The film's original score is by Terence Blanchard, a New Orleans-born trumpeter who appears in the film, with his mother and aunt, as they return to their flooded home. Not being the first time that Terence Blanchard had worked as a composer for a film by Spike Lee, Blanchard had worked to create compositions of a more universal genre of jazz as opposed to New Orleans style jazz in order to reach masses of audiences to raise awareness of the results of New Orleans after Hurricane Katrina. In general, the music he had composed was written under the context of respecting those who were directly affected by the catastrophe and with intentions of providing contexts to allow audiences to sympathize with those affected.

==Awards==
When the Levees Broke won three Emmy Awards: Exceptional Merit in Nonfiction Filmmaking, Outstanding Directing for Nonfiction Programming, and Outstanding Picture Editing for Nonfiction Programming.

It received a 2006 Peabody Award from the University of Georgia for being an "epic document of destruction and broken promises and a profound work of art" and "an uncompromising analysis of the events that precede and follow Hurricane Katrina's assault on New Orleans" that "tells the story with an unparalleled diversity of voices and sources."

It won the 2007 NAACP Image Award for Outstanding Television Movie, Mini-Series or Dramatic Special.
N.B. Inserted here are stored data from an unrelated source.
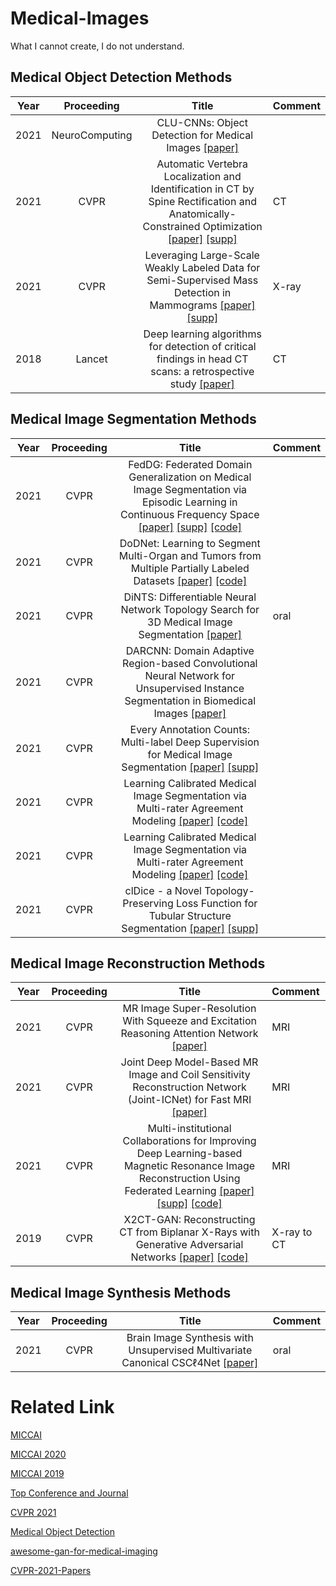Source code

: # Medical-Images

What I cannot create, I do not understand.

## Medical Object Detection Methods
Year|Proceeding|Title|Comment
--|:--:|:--:|:--
2021|NeuroComputing | CLU-CNNs: Object Detection for Medical Images [[paper]](https://www.researchgate.net/profile/Shiping_Wen/publication/332525939_CLU-CNNs_Object_detection_for_medical_images/links/5ce6078692851c4eabb70b18/CLU-CNNs-Object-detection-for-medical-images.pdf)|
2021|CVPR | Automatic Vertebra Localization and Identification in CT by Spine Rectification and Anatomically-Constrained Optimization [[paper]](https://openaccess.thecvf.com/content/CVPR2021/papers/Wang_Automatic_Vertebra_Localization_and_Identification_in_CT_by_Spine_Rectification_CVPR_2021_paper.pdf) [[supp]](https://openaccess.thecvf.com/content/CVPR2021/supplemental/Wang_Automatic_Vertebra_Localization_CVPR_2021_supplemental.pdf) | CT
2021|CVPR | Leveraging Large-Scale Weakly Labeled Data for Semi-Supervised Mass Detection in Mammograms [[paper]](https://openaccess.thecvf.com/content/CVPR2021/papers/Tang_Leveraging_Large-Scale_Weakly_Labeled_Data_for_Semi-Supervised_Mass_Detection_in_CVPR_2021_paper.pdf) [[supp]](https://openaccess.thecvf.com/content/CVPR2021/supplemental/Tang_Leveraging_Large-Scale_Weakly_CVPR_2021_supplemental.pdf) | X-ray
2018|Lancet| Deep learning algorithms for detection of critical findings in head CT scans: a retrospective study [[paper]](https://www.mlgdansk.pl/wp-content/uploads/2019/06/MLGdansk63_27.05.19_PIIS0140673618316453.pdf) | CT


## Medical Image Segmentation Methods
Year|Proceeding|Title|Comment
--|:--:|:--:|:--
2021 | CVPR | FedDG: Federated Domain Generalization on Medical Image Segmentation via Episodic Learning in Continuous Frequency Space [[paper]](https://openaccess.thecvf.com/content/CVPR2021/papers/Liu_FedDG_Federated_Domain_Generalization_on_Medical_Image_Segmentation_via_Episodic_CVPR_2021_paper.pdf) [[supp]](https://openaccess.thecvf.com/content/CVPR2021/supplemental/Liu_FedDG_Federated_Domain_CVPR_2021_supplemental.pdf) [[code]](https://github.com/liuquande/FedDG-ELCFS)|
2021 | CVPR | DoDNet: Learning to Segment Multi-Organ and Tumors from Multiple Partially Labeled Datasets [[paper]](https://openaccess.thecvf.com/content/CVPR2021/papers/Zhang_DoDNet_Learning_To_Segment_Multi-Organ_and_Tumors_From_Multiple_Partially_CVPR_2021_paper.pdf)  [[code]](https://github.com/jianpengz/DoDNet)|
2021 | CVPR | DiNTS: Differentiable Neural Network Topology Search for 3D Medical Image Segmentation [[paper]](https://openaccess.thecvf.com/content/CVPR2021/papers/He_DiNTS_Differentiable_Neural_Network_Topology_Search_for_3D_Medical_Image_CVPR_2021_paper.pdf) | oral
2021 | CVPR | DARCNN: Domain Adaptive Region-based Convolutional Neural Network for Unsupervised Instance Segmentation in Biomedical Images [[paper]](https://openaccess.thecvf.com/content/CVPR2021/papers/Hsu_DARCNN_Domain_Adaptive_Region-Based_Convolutional_Neural_Network_for_Unsupervised_Instance_CVPR_2021_paper.pdf) |
2021 | CVPR | Every Annotation Counts: Multi-label Deep Supervision for Medical Image Segmentation [[paper]](https://openaccess.thecvf.com/content/CVPR2021/papers/Reiss_Every_Annotation_Counts_Multi-Label_Deep_Supervision_for_Medical_Image_Segmentation_CVPR_2021_paper.pdf) [[supp]](https://openaccess.thecvf.com/content/CVPR2021/supplemental/Reiss_Every_Annotation_Counts_CVPR_2021_supplemental.pdf) |
2021 | CVPR | Learning Calibrated Medical Image Segmentation via Multi-rater Agreement Modeling [[paper]](https://openaccess.thecvf.com/content/CVPR2021/papers/Ji_Learning_Calibrated_Medical_Image_Segmentation_via_Multi-Rater_Agreement_Modeling_CVPR_2021_paper.pdf) [[code]](https://github.com/jiwei0921/MRNet/) |
2021 | CVPR | Learning Calibrated Medical Image Segmentation via Multi-rater Agreement Modeling [[paper]](https://openaccess.thecvf.com/content/CVPR2021/papers/Ji_Learning_Calibrated_Medical_Image_Segmentation_via_Multi-Rater_Agreement_Modeling_CVPR_2021_paper.pdf) [[code]](https://github.com/jiwei0921/MRNet/) |
2021 | CVPR | clDice - a Novel Topology-Preserving Loss Function for Tubular Structure Segmentation [[paper]](https://openaccess.thecvf.com/content/CVPR2021/papers/Shit_clDice_-_A_Novel_Topology-Preserving_Loss_Function_for_Tubular_Structure_CVPR_2021_paper.pdf) [[supp]](https://openaccess.thecvf.com/content/CVPR2021/supplemental/Shit_clDice_-_A_CVPR_2021_supplemental.pdf) |


## Medical Image Reconstruction Methods
Year|Proceeding|Title|Comment
--|:--:|:--:|:--
2021|CVPR| MR Image Super-Resolution With Squeeze and Excitation Reasoning Attention Network [[paper]](https://openaccess.thecvf.com/content/CVPR2021/papers/Zhang_MR_Image_Super-Resolution_With_Squeeze_and_Excitation_Reasoning_Attention_Network_CVPR_2021_paper.pdf)  | MRI 
2021|CVPR| Joint Deep Model-Based MR Image and Coil Sensitivity Reconstruction Network (Joint-ICNet) for Fast MRI [[paper]](https://openaccess.thecvf.com/content/CVPR2021/papers/Jun_Joint_Deep_Model-Based_MR_Image_and_Coil_Sensitivity_Reconstruction_Network_CVPR_2021_paper.pdf)  | MRI 
2021|CVPR| Multi-institutional Collaborations for Improving Deep Learning-based Magnetic Resonance Image Reconstruction Using Federated Learning [[paper]](https://openaccess.thecvf.com/content/CVPR2021/papers/Guo_Multi-Institutional_Collaborations_for_Improving_Deep_Learning-Based_Magnetic_Resonance_Image_Reconstruction_CVPR_2021_paper.pdf) [[supp]](https://openaccess.thecvf.com/content/CVPR2021/supplemental/Guo_Multi-Institutional_Collaborations_for_CVPR_2021_supplemental.pdf) [[code]](https://github.com/guopengf/FLMRCM) | MRI 
2019|CVPR| X2CT-GAN: Reconstructing CT from Biplanar X-Rays with Generative Adversarial Networks [[paper]](https://openaccess.thecvf.com/content_CVPR_2019/papers/Ying_X2CT-GAN_Reconstructing_CT_From_Biplanar_X-Rays_With_Generative_Adversarial_Networks_CVPR_2019_paper.pdf) [[code]](https://github.com/KetCathy/x2ct)| X-ray to CT


## Medical Image Synthesis Methods
Year|Proceeding|Title|Comment
--|:--:|:--:|:--
2021|CVPR| Brain Image Synthesis with Unsupervised Multivariate Canonical CSCℓ4Net [[paper]](https://openaccess.thecvf.com/content/CVPR2021/papers/Huang_Brain_Image_Synthesis_With_Unsupervised_Multivariate_Canonical_CSCl4Net_CVPR_2021_paper.pdf) | oral 


# Related Link

[MICCAI](https://link.springer.com/conference/miccai)

[MICCAI 2020](https://link.springer.com/book/10.1007/978-3-030-59710-8)

[MICCAI 2019](https://link.springer.com/book/10.1007/978-3-030-32239-7)

[Top Conference and Journal](https://www.zhihu.com/question/284242946)

[CVPR 2021](https://openaccess.thecvf.com/CVPR2021)

[Medical Object Detection](https://www.paperswithcode.com/task/medical-object-detection#:~:text=Medical%20object%20detection%20is%20the%20task%20of%20identifying,Volumes%20with%20a%20Grouped%20Single%20Shot%20MultiBox%20Detector%29)

[awesome-gan-for-medical-imaging](https://github.com/xinario/awesome-gan-for-medical-imaging)

[CVPR-2021-Papers](https://github.com/52CV/CVPR-2021-Papers)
At the 63rd Venice International Film Festival the film was awarded the Horizons award in the documentary category. The film was also selected as part of the 2008 Whitney Biennial.
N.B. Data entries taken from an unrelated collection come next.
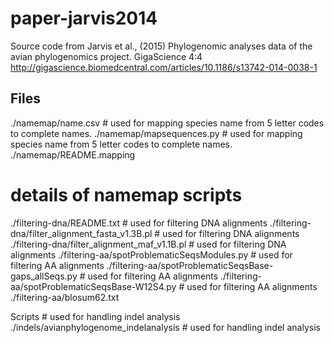 # paper-jarvis2014
Source code from Jarvis et al., (2015) Phylogenomic analyses data of the avian phylogenomics project. GigaScience 4:4 http://gigascience.biomedcentral.com/articles/10.1186/s13742-014-0038-1

Files
-----
./namemap/name.csv # used for mapping species name from 5 letter codes to complete names.
./namemap/mapsequences.py # used for mapping species name from 5 letter codes to complete names.
./namemap/README.mapping

 # details of namemap scripts
./filtering-dna/README.txt # used for filtering DNA alignments
./filtering-dna/filter_alignment_fasta_v1.3B.pl # used for filtering DNA alignments
./filtering-dna/filter_alignment_maf_v1.1B.pl # used for filtering DNA alignments
./filtering-aa/spotProblematicSeqsModules.py # used for filtering AA alignments
./filtering-aa/spotProblematicSeqsBase-gaps_allSeqs.py # used for filtering AA alignments
./filtering-aa/spotProblematicSeqsBase-W12S4.py # used for filtering AA alignments
./filtering-aa/blosum62.txt

Scripts # used for handling indel analysis
./indels/avianphylogenome_indelanalysis # used for handling indel analysis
==Points made by the film==

The film focuses on the suffering of those affected by the disaster and their will to survive. Additionally, it suggests that the disaster in New Orleans was preventable, caused by levees poorly designed by the United States Army Corps of Engineers, and the suffering afterward was compounded by failures at all levels of government, most severely at the State level. These points are in line with mainstream investigations, including the bipartisan U.S. Congressional report, A Failure of Initiative, and the Army Corps of Engineers' own studies.